═══ Provided information ═══
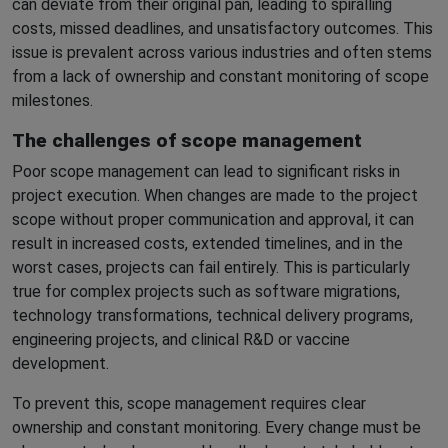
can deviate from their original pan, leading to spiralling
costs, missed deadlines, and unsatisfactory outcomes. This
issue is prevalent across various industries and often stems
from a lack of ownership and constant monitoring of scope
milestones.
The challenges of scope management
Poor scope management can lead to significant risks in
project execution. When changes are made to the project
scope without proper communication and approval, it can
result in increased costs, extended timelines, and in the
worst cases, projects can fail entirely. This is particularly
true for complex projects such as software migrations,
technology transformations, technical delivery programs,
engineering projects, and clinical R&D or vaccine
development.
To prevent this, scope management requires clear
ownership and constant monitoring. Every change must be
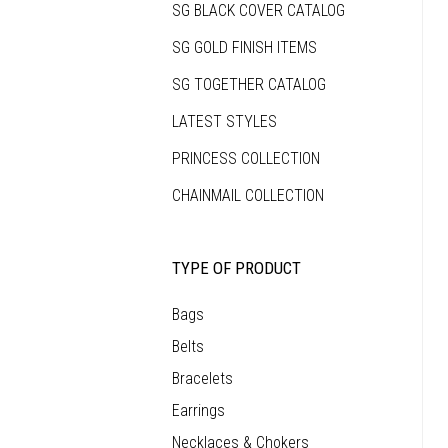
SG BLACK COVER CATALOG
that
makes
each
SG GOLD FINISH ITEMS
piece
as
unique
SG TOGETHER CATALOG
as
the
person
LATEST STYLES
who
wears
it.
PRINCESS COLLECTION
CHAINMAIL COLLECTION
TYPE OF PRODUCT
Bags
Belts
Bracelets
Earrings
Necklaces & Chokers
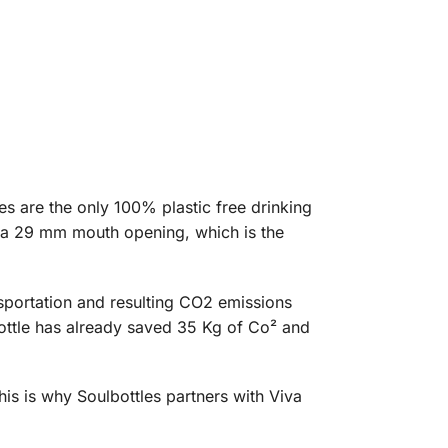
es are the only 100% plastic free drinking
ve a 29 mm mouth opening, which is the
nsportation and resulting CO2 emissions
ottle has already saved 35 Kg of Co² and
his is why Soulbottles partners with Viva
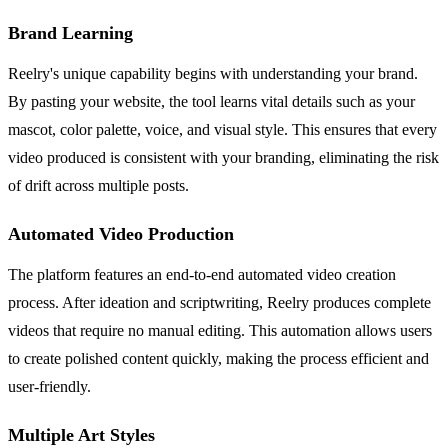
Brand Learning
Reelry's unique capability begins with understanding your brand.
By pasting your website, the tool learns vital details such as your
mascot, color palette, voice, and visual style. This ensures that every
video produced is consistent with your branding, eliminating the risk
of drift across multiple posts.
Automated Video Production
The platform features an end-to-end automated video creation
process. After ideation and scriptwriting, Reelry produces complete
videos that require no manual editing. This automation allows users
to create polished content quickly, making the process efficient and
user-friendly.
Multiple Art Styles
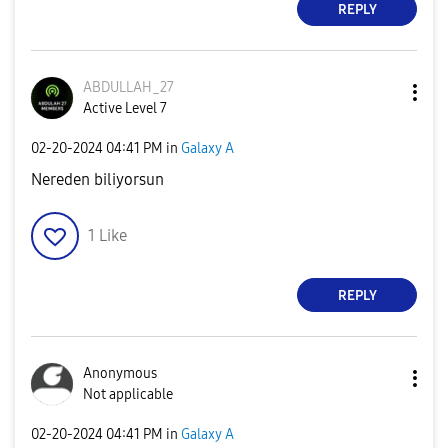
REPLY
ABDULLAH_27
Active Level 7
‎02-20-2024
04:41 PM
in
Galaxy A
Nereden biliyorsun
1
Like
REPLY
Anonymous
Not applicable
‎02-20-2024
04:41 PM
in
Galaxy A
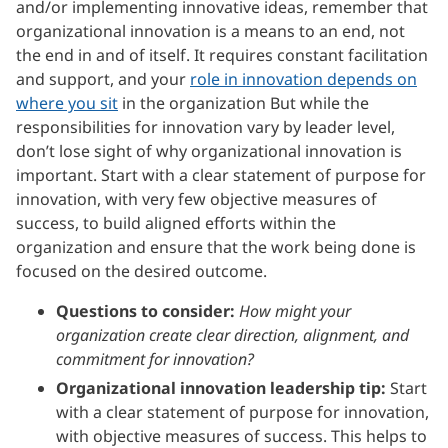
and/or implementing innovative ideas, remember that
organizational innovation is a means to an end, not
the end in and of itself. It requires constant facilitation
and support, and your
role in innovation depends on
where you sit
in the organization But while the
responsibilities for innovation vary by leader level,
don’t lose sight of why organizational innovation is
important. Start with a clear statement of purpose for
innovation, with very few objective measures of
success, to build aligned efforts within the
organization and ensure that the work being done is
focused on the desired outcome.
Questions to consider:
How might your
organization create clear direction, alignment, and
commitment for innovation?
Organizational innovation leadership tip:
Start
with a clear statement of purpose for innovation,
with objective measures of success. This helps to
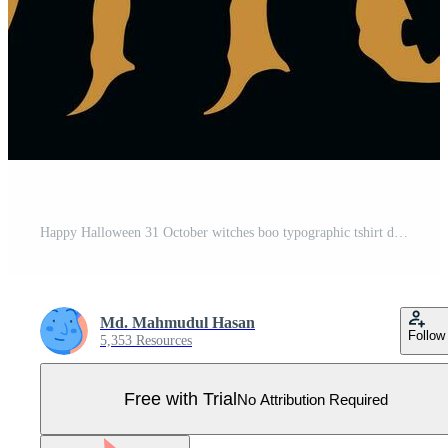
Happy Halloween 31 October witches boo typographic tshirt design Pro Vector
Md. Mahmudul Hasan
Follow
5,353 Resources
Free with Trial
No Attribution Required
═══
═══ Provided information ═══
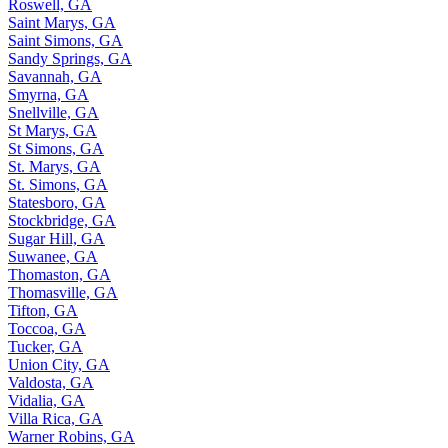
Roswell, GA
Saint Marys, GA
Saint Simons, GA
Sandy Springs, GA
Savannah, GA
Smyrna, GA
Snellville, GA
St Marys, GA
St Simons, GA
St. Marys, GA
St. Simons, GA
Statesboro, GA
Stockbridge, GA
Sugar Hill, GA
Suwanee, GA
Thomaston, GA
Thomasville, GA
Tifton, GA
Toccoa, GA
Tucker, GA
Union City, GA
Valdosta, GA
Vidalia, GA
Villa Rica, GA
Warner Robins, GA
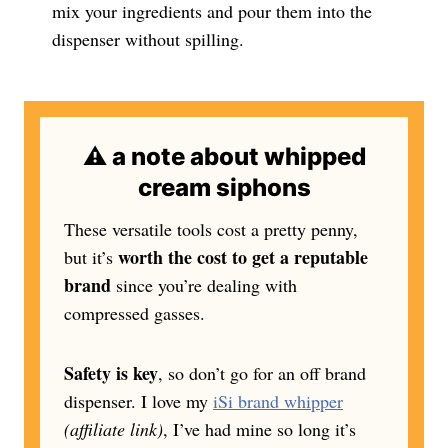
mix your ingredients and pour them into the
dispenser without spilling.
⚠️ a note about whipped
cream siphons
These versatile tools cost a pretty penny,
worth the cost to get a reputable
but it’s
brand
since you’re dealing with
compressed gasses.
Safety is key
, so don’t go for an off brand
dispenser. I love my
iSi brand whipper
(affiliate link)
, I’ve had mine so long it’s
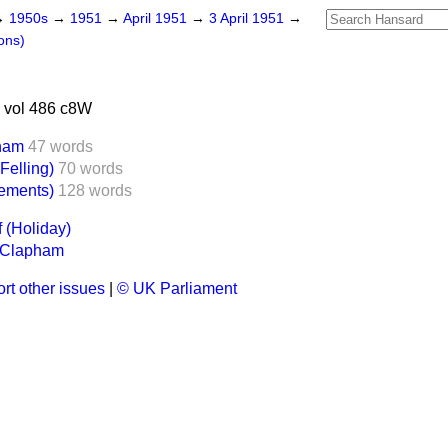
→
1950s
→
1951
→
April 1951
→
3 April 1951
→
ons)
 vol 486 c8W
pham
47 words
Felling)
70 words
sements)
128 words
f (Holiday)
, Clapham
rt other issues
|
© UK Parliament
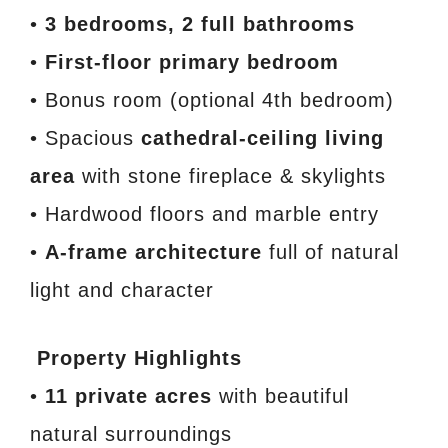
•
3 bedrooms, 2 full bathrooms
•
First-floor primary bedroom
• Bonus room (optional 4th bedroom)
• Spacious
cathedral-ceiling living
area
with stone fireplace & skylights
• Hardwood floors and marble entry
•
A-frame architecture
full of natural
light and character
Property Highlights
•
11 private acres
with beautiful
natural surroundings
═══
*Task statement*:
Look back at the data above. Transcribe exactly the lines starting at the line that contains "By pasting your" and ending at the line that contains "The platform features".

*Exercise solution*:
By pasting your website, the tool learns vital details such as your
mascot, color palette, voice, and visual style. This ensures that every
video produced is consistent with your branding, eliminating the risk
of drift across multiple posts.
Automated Video Production
The platform features an end-to-end automated video creation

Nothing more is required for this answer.